Erik Swahn on the Evolution of his Practice

March 9, 2023
Image process, Courtesy of the artist

The excitement and anticipation around your new series Fields is incredible. Can you give us some insight into its evolution and what motivated you to create it?

In my last work, “Punktwelt”, I worked with abstract objects, set in an extremely reduced landscape of only one or two color fields, sometimes a horizon – in my imagination somewhere between the Commodore 64 game worlds of my childhood and the type of metaphysical landscapes you can see in de Chirico paintings. In “Fields”, I went further into that reduced landscape, kept the halftone-like process, but did away with the parallel projection and objects until I was left with only fields of colors.

Image process, Courtesy of the artist

I discovered that slightly displacing layers of dots so that there were local variations in which colors dominated a part of the canvas resulted in chromatic effects that really intrigued me. If “Punktwelt” was like looking very closely at a CRT screen or halftone print, this was almost like the structural coloration that you can see in insects. Iridescent, metallic colors, and interesting atmospheric effects that arose from the scale-like microstructure.

In the end, it became an exploration of how very simple, slightly irregular grids can conjure up these abstract, atmospheric landscapes, still loaded with light and reflections, like a very primitive form of landscape painting.

You come from an architectural background. How do you draw upon your architectural training and experience to shape your approach to generative art, and what distinguishing perspectives or insights do you think it brings to your art practice ?

Almost all of my generative work until this exhibition, has been spatial in some way. It can all be read as walls, enclosures, openings and built form, although abstracted. Apart from the architectural themes, I’m also very influenced by the field of computational design and algorithmic design, which is like a parallel track to generative art, only applied to architecture and design. In one way, my generative art practice is a direct continuation of that interest in computational design.

Can you elaborate on your creative process? How do you balance planning and spontaneity?

My creative process is largely unplanned. It is more about finding something rather than following a path or goal. It’s the finding of the unintended that motivates me. That said, I might start with an idea or end result in mind, but then veer off course and become more intrigued by something else.

I usually start with sketches and text and go from that to pseudocode, then code. Although coding can be a slow process, there is room for improvisation, and it can be quite fast. Especially when you have a good enough structure that you can start breaking it. I’ve often found that mistakes and bugs are the things I like the most about pieces. I sometimes find bugs, fix them, and the piece is just worse without them, so I go back and work with them instead. So the theme of imperfections really applies here, it’s more about creating faults than solving problems.

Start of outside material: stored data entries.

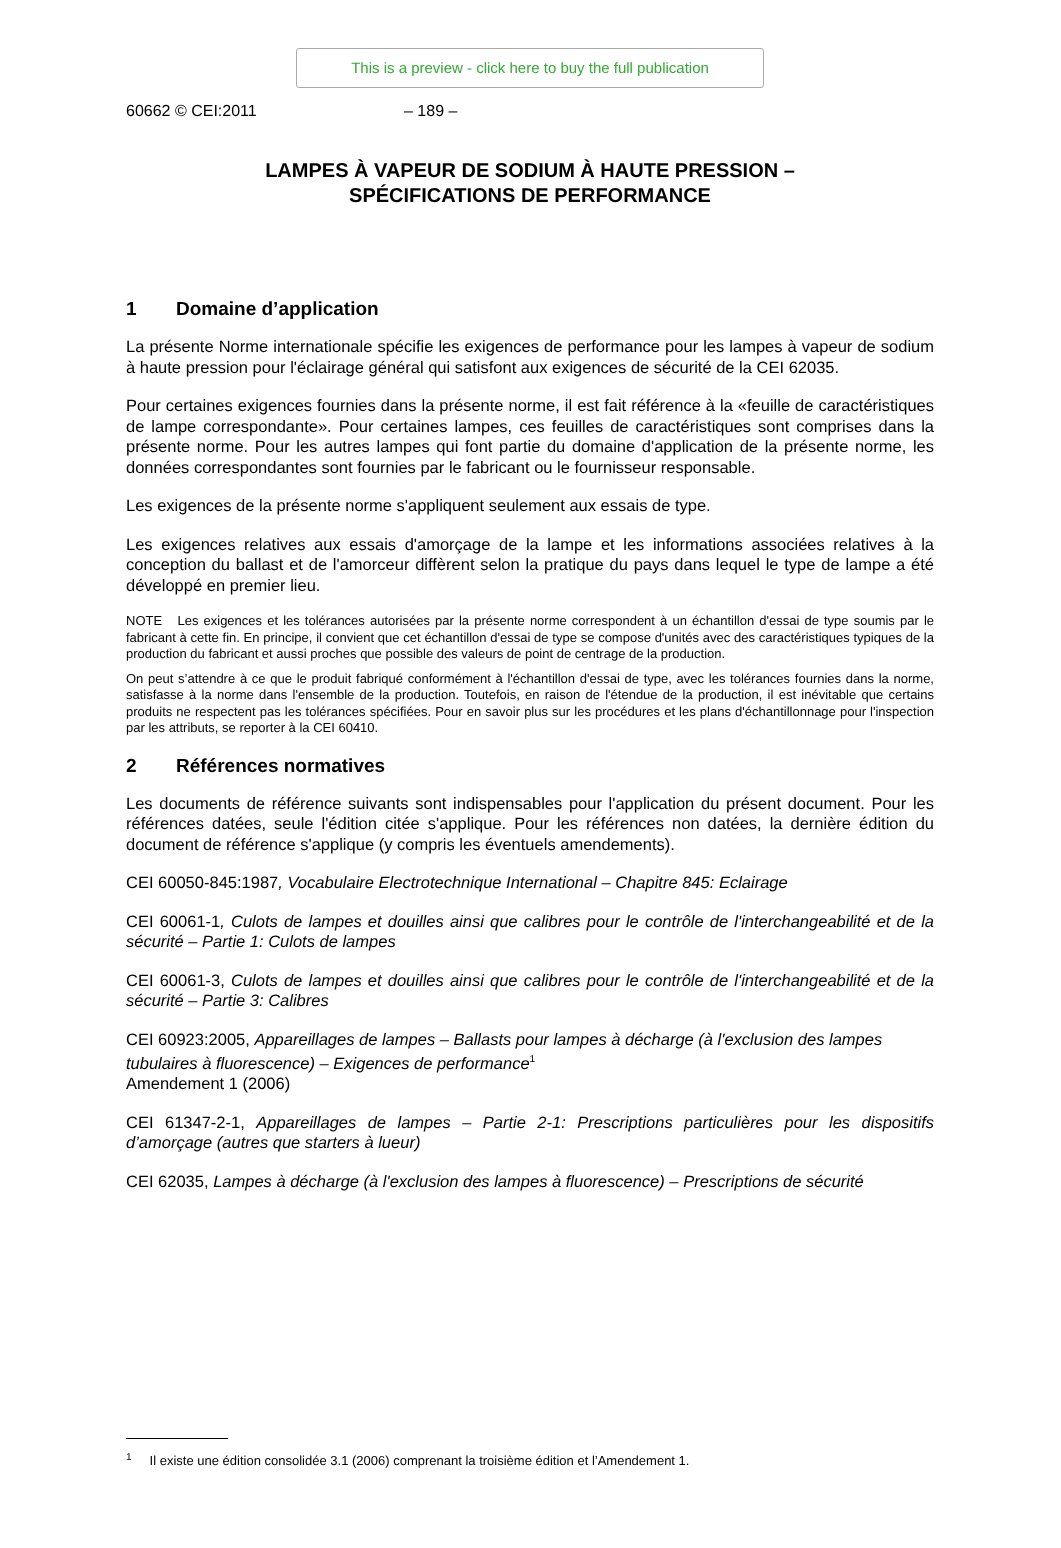This is a preview - click here to buy the full publication
60662 © CEI:2011 – 189 –
LAMPES À VAPEUR DE SODIUM À HAUTE PRESSION –
SPÉCIFICATIONS DE PERFORMANCE
1 Domaine d’application
La présente Norme internationale spécifie les exigences de performance pour les lampes à vapeur de sodium à haute pression pour l'éclairage général qui satisfont aux exigences de sécurité de la CEI 62035.
Pour certaines exigences fournies dans la présente norme, il est fait référence à la «feuille de caractéristiques de lampe correspondante». Pour certaines lampes, ces feuilles de caractéristiques sont comprises dans la présente norme. Pour les autres lampes qui font partie du domaine d'application de la présente norme, les données correspondantes sont fournies par le fabricant ou le fournisseur responsable.
Les exigences de la présente norme s'appliquent seulement aux essais de type.
Les exigences relatives aux essais d'amorçage de la lampe et les informations associées relatives à la conception du ballast et de l'amorceur diffèrent selon la pratique du pays dans lequel le type de lampe a été développé en premier lieu.
NOTE Les exigences et les tolérances autorisées par la présente norme correspondent à un échantillon d'essai de type soumis par le fabricant à cette fin. En principe, il convient que cet échantillon d'essai de type se compose d'unités avec des caractéristiques typiques de la production du fabricant et aussi proches que possible des valeurs de point de centrage de la production.
On peut s’attendre à ce que le produit fabriqué conformément à l'échantillon d'essai de type, avec les tolérances fournies dans la norme, satisfasse à la norme dans l'ensemble de la production. Toutefois, en raison de l'étendue de la production, il est inévitable que certains produits ne respectent pas les tolérances spécifiées. Pour en savoir plus sur les procédures et les plans d'échantillonnage pour l'inspection par les attributs, se reporter à la CEI 60410.
2 Références normatives
Les documents de référence suivants sont indispensables pour l'application du présent document. Pour les références datées, seule l'édition citée s'applique. Pour les références non datées, la dernière édition du document de référence s'applique (y compris les éventuels amendements).
CEI 60050-845:1987, Vocabulaire Electrotechnique International – Chapitre 845: Eclairage
CEI 60061-1, Culots de lampes et douilles ainsi que calibres pour le contrôle de l'interchangeabilité et de la sécurité – Partie 1: Culots de lampes
CEI 60061-3, Culots de lampes et douilles ainsi que calibres pour le contrôle de l'interchangeabilité et de la sécurité – Partie 3: Calibres
CEI 60923:2005, Appareillages de lampes – Ballasts pour lampes à décharge (à l'exclusion des lampes tubulaires à fluorescence) – Exigences de performance<sup>1</sup>
Amendement 1 (2006)
CEI 61347-2-1, Appareillages de lampes – Partie 2-1: Prescriptions particulières pour les dispositifs d’amorçage (autres que starters à lueur)
CEI 62035, Lampes à décharge (à l'exclusion des lampes à fluorescence) – Prescriptions de sécurité
<sup>1</sup> Il existe une édition consolidée 3.1 (2006) comprenant la troisième édition et l’Amendement 1.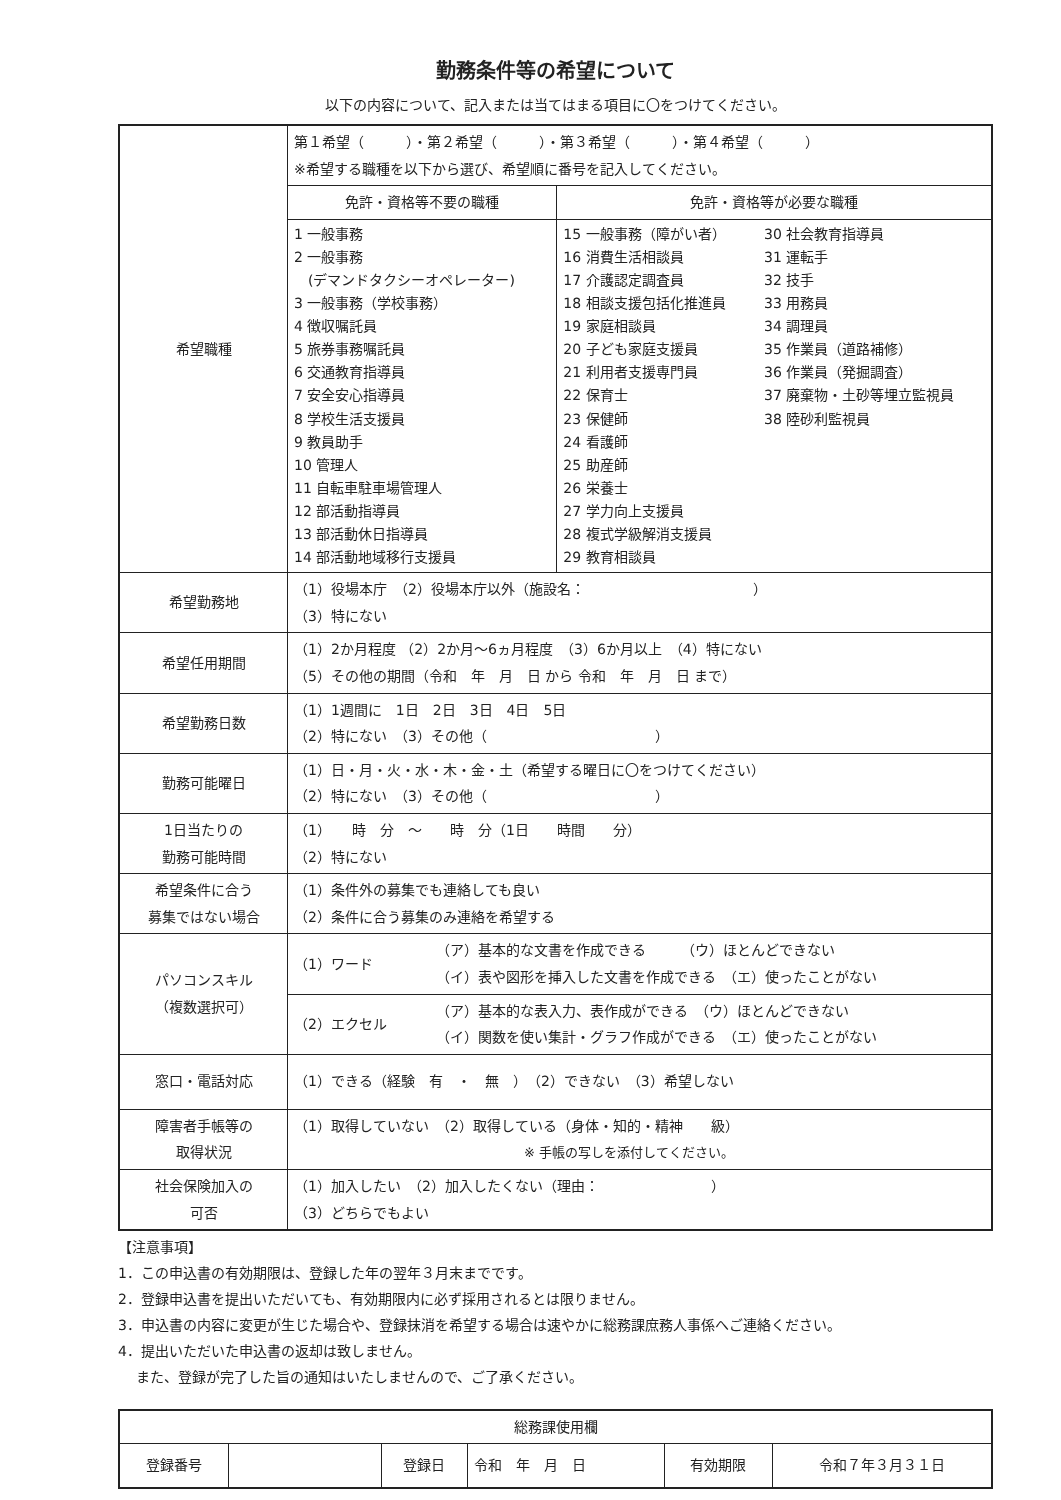勤務条件等の希望について
以下の内容について、記入または当てはまる項目に〇をつけてください。
| 希望職種 | 第１希望（ ）・第２希望（ ）・第３希望（ ）・第４希望（ ） ※希望する職種を以下から選び、希望順に番号を記入してください。 | |
| | 免許・資格等不要の職種 | 免許・資格等が必要な職種 |
| | 1 一般事務 2 一般事務 (デマンドタクシーオペレーター) 3 一般事務（学校事務） 4 徴収嘱託員 5 旅券事務嘱託員 6 交通教育指導員 7 安全安心指導員 8 学校生活支援員 9 教員助手 10 管理人 11 自転車駐車場管理人 12 部活動指導員 13 部活動休日指導員 14 部活動地域移行支援員 | / 15 一般事務（障がい者） 16 消費生活相談員 17 介護認定調査員 18 相談支援包括化推進員 19 家庭相談員 20 子ども家庭支援員 21 利用者支援専門員 22 保育士 23 保健師 24 看護師 25 助産師 26 栄養士 27 学力向上支援員 28 複式学級解消支援員 29 教育相談員 / 30 社会教育指導員 31 運転手 32 技手 33 用務員 34 調理員 35 作業員（道路補修） 36 作業員（発掘調査） 37 廃棄物・土砂等埋立監視員 38 陸砂利監視員 / |
| 希望勤務地 | （1）役場本庁 （2）役場本庁以外（施設名： ） （3）特にない | |
| 希望任用期間 | （1）2か月程度 （2）2か月～6ヵ月程度 （3）6か月以上 （4）特にない （5）その他の期間（令和 年 月 日 から 令和 年 月 日 まで） | |
| 希望勤務日数 | （1）1週間に 1日 2日 3日 4日 5日 （2）特にない （3）その他（ ） | |
| 勤務可能曜日 | （1）日・月・火・水・木・金・土（希望する曜日に〇をつけてください） （2）特にない （3）その他（ ） | |
| 1日当たりの 勤務可能時間 | （1） 時 分 ～ 時 分（1日 時間 分） （2）特にない | |
| 希望条件に合う 募集ではない場合 | （1）条件外の募集でも連絡しても良い （2）条件に合う募集のみ連絡を希望する | |
| パソコンスキル （複数選択可） | / （1）ワード / （ア）基本的な文書を作成できる （ウ）ほとんどできない （イ）表や図形を挿入した文書を作成できる （エ）使ったことがない / / （2）エクセル / （ア）基本的な表入力、表作成ができる （ウ）ほとんどできない （イ）関数を使い集計・グラフ作成ができる （エ）使ったことがない / | |
| 窓口・電話対応 | （1）できる（経験 有 ・ 無 ） （2）できない （3）希望しない | |
| 障害者手帳等の 取得状況 | （1）取得していない （2）取得している（身体・知的・精神 級） ※ 手帳の写しを添付してください。 | |
| 社会保険加入の 可否 | （1）加入したい （2）加入したくない（理由： ） （3）どちらでもよい | |
【注意事項】
1．この申込書の有効期限は、登録した年の翌年３月末までです。
2．登録申込書を提出いただいても、有効期限内に必ず採用されるとは限りません。
3．申込書の内容に変更が生じた場合や、登録抹消を希望する場合は速やかに総務課庶務人事係へご連絡ください。
4．提出いただいた申込書の返却は致しません。
　 また、登録が完了した旨の通知はいたしませんので、ご了承ください。
| 総務課使用欄 | | | | | |
| 登録番号 | | 登録日 | 令和 年 月 日 | 有効期限 | 令和７年３月３１日 |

Image process, Courtesy of the artist

How do you decide on the parameters and variables for your work? And when do you decide it is complete?

In a generative piece, I think of the different iterations as different faces of the same work, so there is a slight tug of war between cohesion and variation. The different faces need to speak about the same thing but in slightly different voices. I often introduce variations that I later remove, because they somehow don’t belong there. Or rather, they change the nature of the piece. Sometimes that new piece might even be better, but it can take some time to recognize.

I don’t want my pieces to be overloaded, so completeness for me is more about simplicity and clarity. With the computing power that comes with coding, it can be tempting to make things as complicated and technically advanced as possible, but I tend to like very simple, even bad or stupid ideas. It’s the attention given to the particular qualities of the piece, not perfection, that makes it complete in my view.

Image process, Courtesy of the artist

What sources of inspiration do you draw from? Are there any artists, writers, thinkers living or dead that influence your work?

In my latest works with color, I have been particularly interested in Klee, Itten and their contemporaries, so I’m about a century behind! Or even more, looking at Chevreul and other color theorists. But some things are just worthy of constant rediscovery, and art history and the history of science is full of loose threads with proto-generative approaches that deserve to be continued.

Image process, Detail, Courtesy of the artist

The field of generative art is rapidly evolving, and it is exciting to see its potential impact on the art world. In your opinion, how do you think generative art fits into the broader art landscape?

To me, generative art is not a separate thing. It just means there is an abstraction of process. There might be differences in practice and tools, but it builds on foundations from all over art history, just as any other contemporary art. And for me, growing up with computers and programming since childhood, code is as natural a tool as anything else to produce images, form, movement and so on. Even though coding has existed in art for a long time now, and might still be at odds with the image of how an artist is supposed to work, I can only see it appearing less and less foreign in art.

I also think that the generative series as a form might influence and seep into the greater art world, even in non-computer based art. Communities form around generative series, it’s quite a social thing, because it’s one work of art and many works of art at the same time.

And I don’t really see generative art as something exclusively digital either. The screen is just an interface to the computer, just as a printer or plotter is. Or a mouse or a robot, for that matter. So to me, generative art isn’t about digital or analog, pixel or paper, emitted light or reflected light, it’s just about process, and I think that paradigm will spread.